The hard surface under artificial turf and the size and hardness of helmets sometimes used for spearing have contributed to the rise in concussions.
"Well, I guess we all know that the artificial turf is here to stay," said Moon. "And some referees are more consistent with the spearing call than others.
"The risk of these concussions is something you really have to think about, because you still have the rest of your life to live. You don't want to live it in a cloud."
A grotesque injury
It has been nearly six weeks since Raiders running back Napoleon McCallum suffered one of the most grotesque injuries in football. In the third quarter of a game against San Francisco, quarterback Jeff Hostetler handed off to McCallum for a routine run up the middle. After gaining a yard, McCallum was stopped by 49ers linebacker Ken Norton.
Replays showed McCallum planting his left leg, then getting pulled down in one direction with his leg pointing in another. The leg stretched as if it were rubber. McCallum suffered a ruptured artery, stretched nerve, damaged calf muscle and hamstring, dislocated kneecap and three torn ligaments and also developed a blood clot.

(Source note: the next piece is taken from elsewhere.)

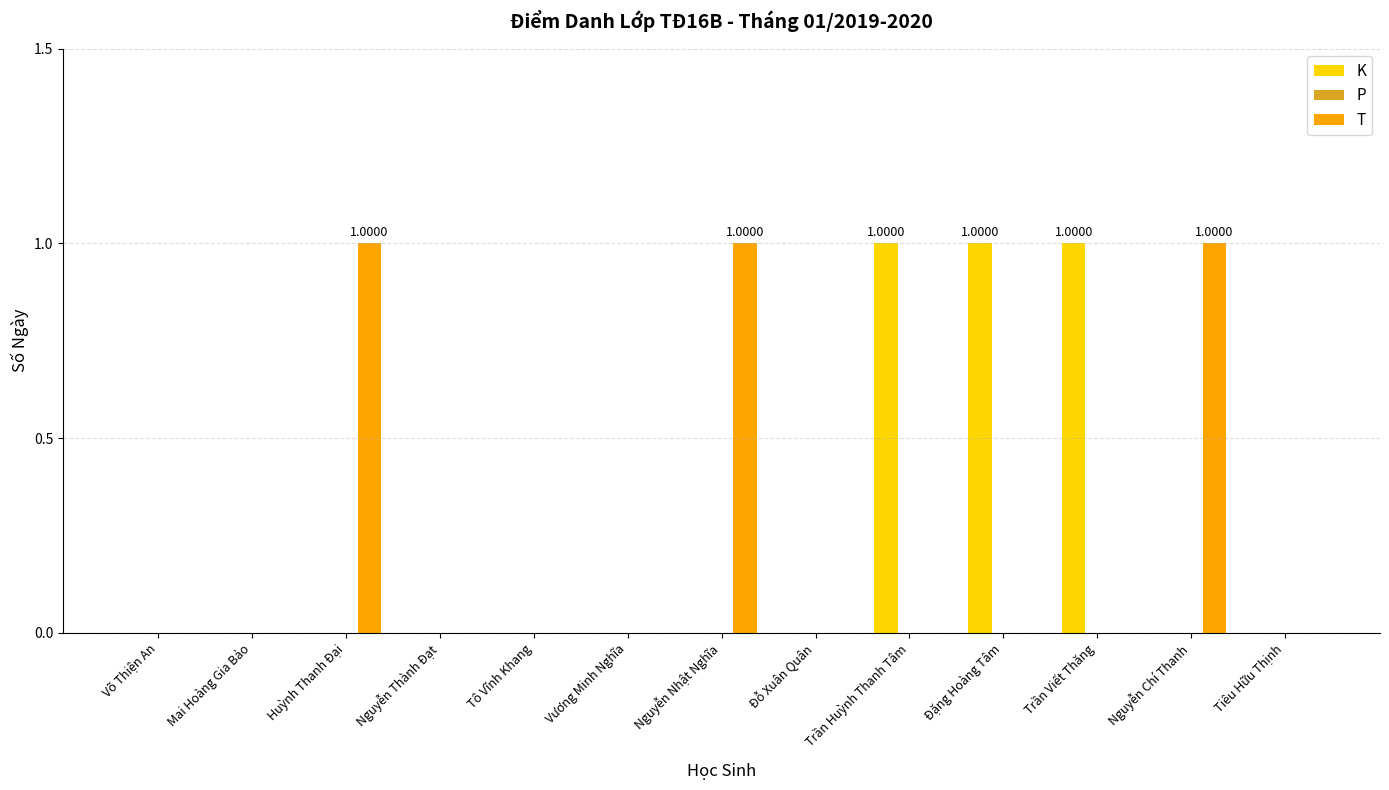

What is the maximum value shown in the chart?

1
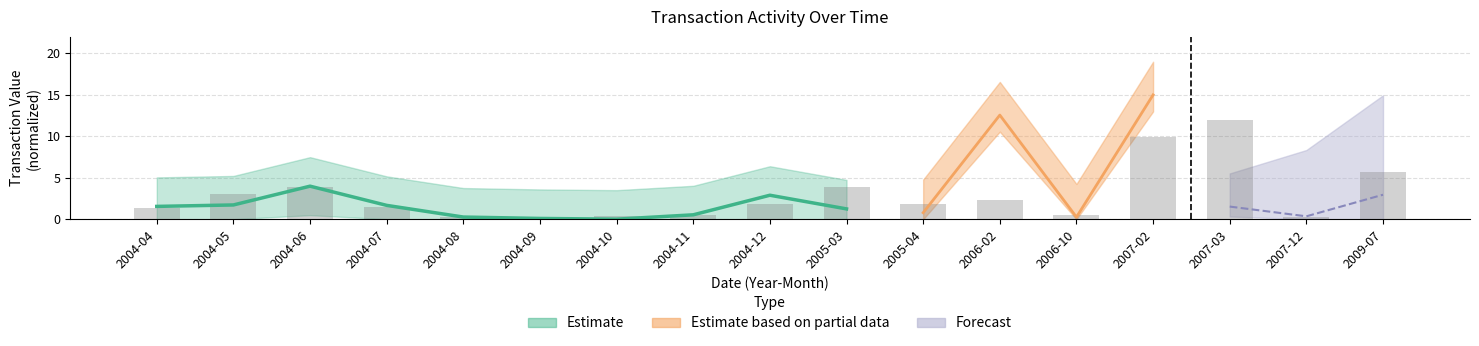

What is the sum of the values at 2006-10 and 2004-08?

0.7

The injury was so severe that doctors thought about amputation.
McCallum already has had surgery twice, and a third operation is scheduled for next month, at which time an Achilles' tendon from cadaver will be used to finish repairing a ligament.
McCallum has had time to think about the Jim Ottos and Charlie Kruegers. He screams at the television every time he sees a big pileup during games.
And yet, McCallum 31, said he will play football again.
"I've thought about quitting, and I've had some really bad dreams," said the former Navy star, who already has a metal plate in his left ankle.
"I have thought a little what my life will be like when I turn 55 or 60. It could be a nightmare. But I love this game."